Despite a strong lead from North American equities, a modest majority of Asian equities were trading lower and S&P 500 futures were trading lower at the time of writing. Asian technology stocks were dragging bourses lower and concerns about China’s Evergrande remain a weight on sentiment with trading in the company’s bonds being suspended for a day. Strong NZ GDP data led to the NZD being the outperformer among G10 currencies in the Asian session. Weak labour market data led to the AUD being the underperformer alongside the SEK.
USD: retail blues
The softer-than-expected US CPI inflation data for August released earlier this week has seemingly confirmed the market expectation that the Fed will stick with its patient stance on QE taper at the upcoming September policy meeting next week. Indeed, the USD has lost some ground on the back of abating rate advantage. Ahead of the retail sales today, Crédit Agricole CIB and consensus are looking for further weakness in domestic demand in August with the headline print expected to contract by -0.7% MoM (in line with consensus) and the core by -0.1% MoM (below consensus 0.0% MoM). The data could further erode the rate and yields appeal of the USD and thus add to the headwinds for the currency. That may not be the end of the story, however. Indeed, we think that next week the Fed could start preparing the ground for a very cautious policy normalisation, potentially as soon as November. Indeed, a number of Fed hawks have expressed the view that – notwithstanding the recent weakness in the US labour market and activity data, along with signs that the inflation overshoot is losing its intensity – a QE taper is warranted before year-end. If confirmed, a more hawkish Fed message next week could put the nascent risk recovery to the test and boost the high-yielding safe-haven USD.

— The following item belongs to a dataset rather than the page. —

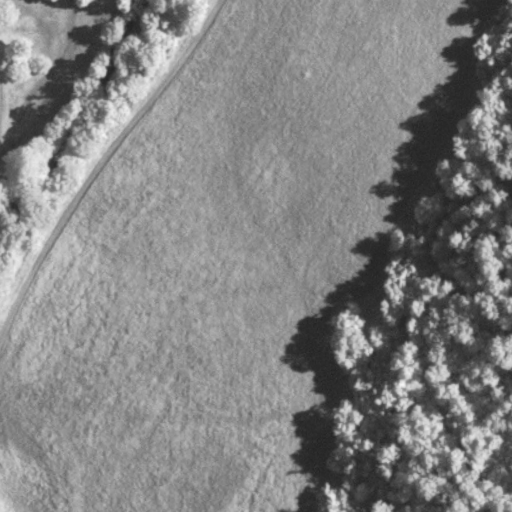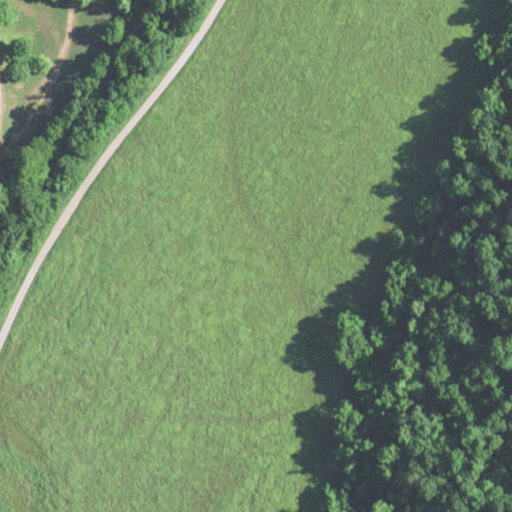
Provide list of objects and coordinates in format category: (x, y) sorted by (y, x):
road: (30, 184)
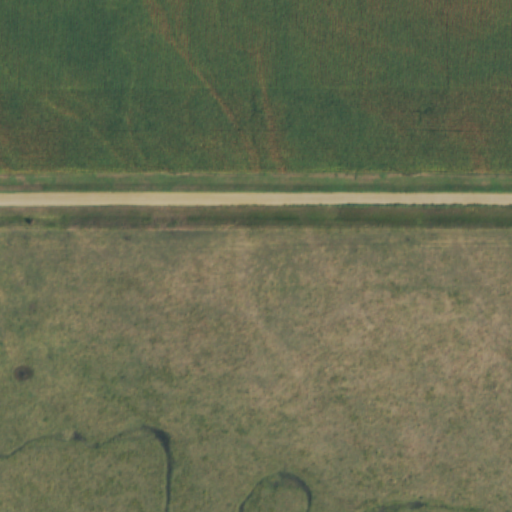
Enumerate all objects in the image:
road: (256, 195)
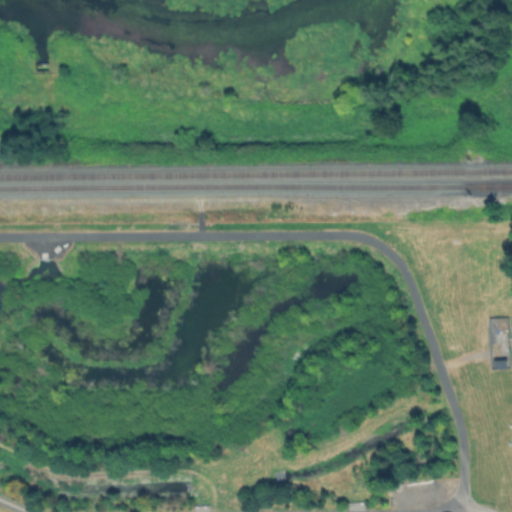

GBP: BoE expectations unhinged
GBP continues to hold its own and certainly the above consensus August CPI release made its mark. ING's James Smith argues that the lifting of energy price caps in October could add 0.7% to headline CPI, potentially sending the October and November readings above 4% YoY.
Above consensus CPI has seen UK money markets react. Recently we had been highlighting that money markets had priced a firm pause in the BoE's policy rate at around 0.5% in 2023/24, when the BoE would start quantitative tightening. Yet money market rates have now pushed policy rate expectations up to the 0.60% area.
Should UK growth/inflation data come in on the strong side, the market's search for the BoE terminal rate could keep GBP supported. 1.3800-1.3900 should hold Cable near term.